XDCR Advanced filtering was introduced in 6.5.0. Customers that are running Server prior to 6.5.0 would not be using Adv Filering, but rather a traditional key-based regex filtering.
As part of the implementation in 6.5.0, there was an upgrade code that would automatically upgrade the key-based regex filter to become an advanced filter. However, the upgrade code did not check the cluster version before upgrading the filter. This means when one node is upgraded from <6.5.0 to >= 6.5.0 and rejoins a cluster that's pre-6.5, the replication's filter is upgraded to REGEXP_CONTAINS(meta.id(), "<filter>") automatically and persisted.

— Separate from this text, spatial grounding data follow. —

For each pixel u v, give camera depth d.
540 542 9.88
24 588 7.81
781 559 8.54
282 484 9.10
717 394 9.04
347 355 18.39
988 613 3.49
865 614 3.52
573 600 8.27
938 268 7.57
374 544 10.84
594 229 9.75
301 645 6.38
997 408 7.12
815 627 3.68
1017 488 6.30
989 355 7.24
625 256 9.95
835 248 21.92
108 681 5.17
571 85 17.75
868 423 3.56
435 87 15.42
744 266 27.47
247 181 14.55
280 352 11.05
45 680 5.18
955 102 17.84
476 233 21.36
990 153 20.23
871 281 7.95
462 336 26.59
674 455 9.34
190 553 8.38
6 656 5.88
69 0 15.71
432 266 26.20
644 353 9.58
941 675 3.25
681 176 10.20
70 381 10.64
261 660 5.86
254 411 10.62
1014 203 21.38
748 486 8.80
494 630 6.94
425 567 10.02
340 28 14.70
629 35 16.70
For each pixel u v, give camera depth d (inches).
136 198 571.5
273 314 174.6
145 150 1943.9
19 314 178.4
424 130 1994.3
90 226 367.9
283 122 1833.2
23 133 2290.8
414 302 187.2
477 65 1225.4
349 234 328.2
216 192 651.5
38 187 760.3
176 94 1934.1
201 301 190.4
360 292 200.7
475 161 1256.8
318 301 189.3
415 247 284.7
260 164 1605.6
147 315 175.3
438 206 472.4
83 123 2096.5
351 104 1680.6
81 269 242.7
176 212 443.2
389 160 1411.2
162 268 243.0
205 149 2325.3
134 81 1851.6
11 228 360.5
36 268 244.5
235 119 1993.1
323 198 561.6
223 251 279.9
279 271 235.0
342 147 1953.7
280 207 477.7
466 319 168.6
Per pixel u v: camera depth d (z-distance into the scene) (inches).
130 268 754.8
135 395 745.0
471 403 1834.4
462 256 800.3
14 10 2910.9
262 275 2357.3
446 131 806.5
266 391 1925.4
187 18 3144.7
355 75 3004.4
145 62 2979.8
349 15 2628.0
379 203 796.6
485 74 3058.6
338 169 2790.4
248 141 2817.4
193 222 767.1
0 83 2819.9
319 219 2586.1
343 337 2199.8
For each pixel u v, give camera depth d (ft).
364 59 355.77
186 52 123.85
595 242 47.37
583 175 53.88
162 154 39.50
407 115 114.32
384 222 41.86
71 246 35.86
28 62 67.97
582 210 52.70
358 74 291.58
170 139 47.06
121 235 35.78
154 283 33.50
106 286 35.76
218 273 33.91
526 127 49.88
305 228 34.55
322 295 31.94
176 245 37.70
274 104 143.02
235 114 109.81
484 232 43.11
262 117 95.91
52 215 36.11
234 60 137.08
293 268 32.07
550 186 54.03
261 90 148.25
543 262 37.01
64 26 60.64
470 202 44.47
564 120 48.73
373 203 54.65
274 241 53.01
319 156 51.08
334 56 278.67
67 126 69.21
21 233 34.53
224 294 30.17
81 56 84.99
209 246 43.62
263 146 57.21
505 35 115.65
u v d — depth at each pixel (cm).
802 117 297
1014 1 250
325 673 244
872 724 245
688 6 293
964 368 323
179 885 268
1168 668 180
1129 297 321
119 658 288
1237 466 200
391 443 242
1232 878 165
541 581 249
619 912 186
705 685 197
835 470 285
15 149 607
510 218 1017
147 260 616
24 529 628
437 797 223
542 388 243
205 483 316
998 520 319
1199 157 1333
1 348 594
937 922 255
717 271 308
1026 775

Future pipeline restart will cause the upgraded filter to be applied to nodes running pre-Adv filtering. This means mutations will be incorrectly filtered out, and will cause data loss.
This should have been tested and found back in the 6.5.0 timeframe, but it seems unlikely that it was run.
A simple test case could suffice:
- Start cluster on 6.0.x, 2-node source
- Create replication with a filter such as "^KU"
- Rebalance one node out. Upgrade to 6.6.X, rebalance back in.
- Filter gets upgraded. The node on 6.0.X will show the advanced filter instead of original key-based one.
- Pipeline will restart because of the 6.6.X node that rebalanced back in
- Further mutations even if it matches original filter of "^KU", will not be replicated.
Upgrade docs https://docs.couchbase.com/server/current/install/upgrade.html says that 6.6.X is the intermediate release, so this needs to be fixed at least in 6.6.x.
However, backport fixes to 7.0.x or 7.1.x should be considered given that once 6.6.X is out of the picture, we'll need to support upgrading to those version as baseline.